_TASK OBJECTIVE_: Omit every picture and return the rest of the data unaltered.

_THE DATA_:
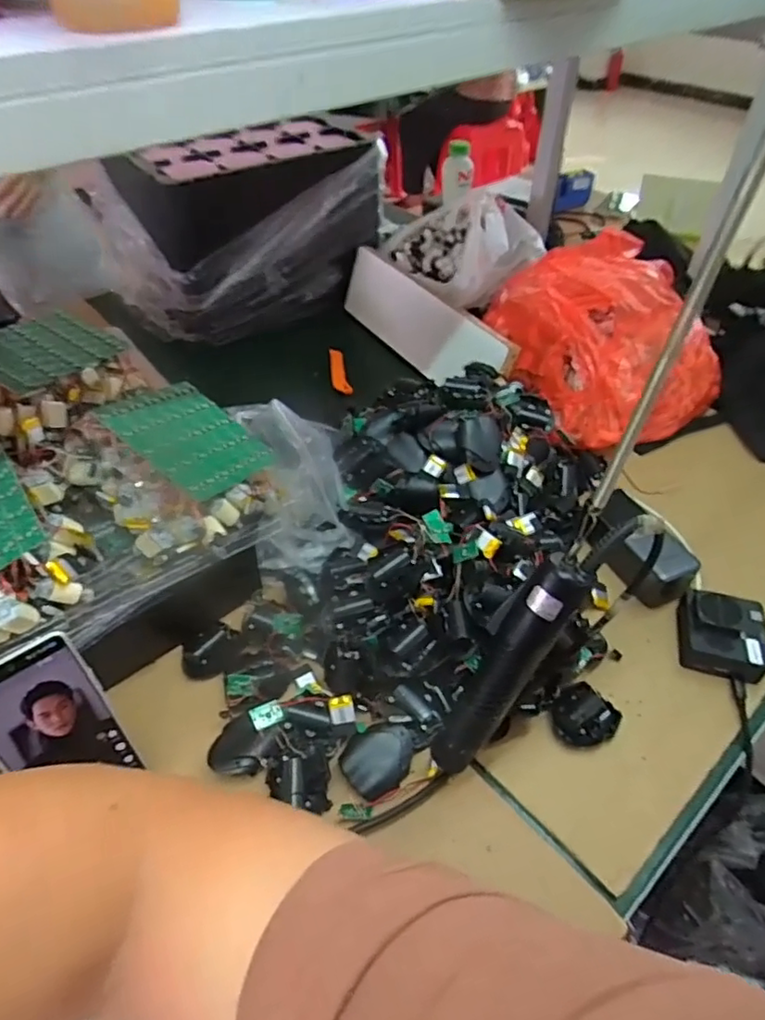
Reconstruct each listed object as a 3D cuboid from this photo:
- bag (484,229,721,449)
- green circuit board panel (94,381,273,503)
[{"bbox_3d":[0.301,-0.241,0.818,0.264,0.169,0.275,-19,48,-19],"label":"bag"},{"bbox_3d":[-0.172,-0.068,0.540,0.132,0.009,0.112,39,35,11],"label":"green circuit board panel"}]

_SOLUTION TO THIS EXERCISE_:
Reconstruct each listed object as a 3D cuboid from this photo:
- bag (484,229,721,449)
- green circuit board panel (94,381,273,503)
[{"bbox_3d":[0.301,-0.241,0.818,0.264,0.169,0.275,-19,48,-19],"label":"bag"},{"bbox_3d":[-0.172,-0.068,0.540,0.132,0.009,0.112,39,35,11],"label":"green circuit board panel"}]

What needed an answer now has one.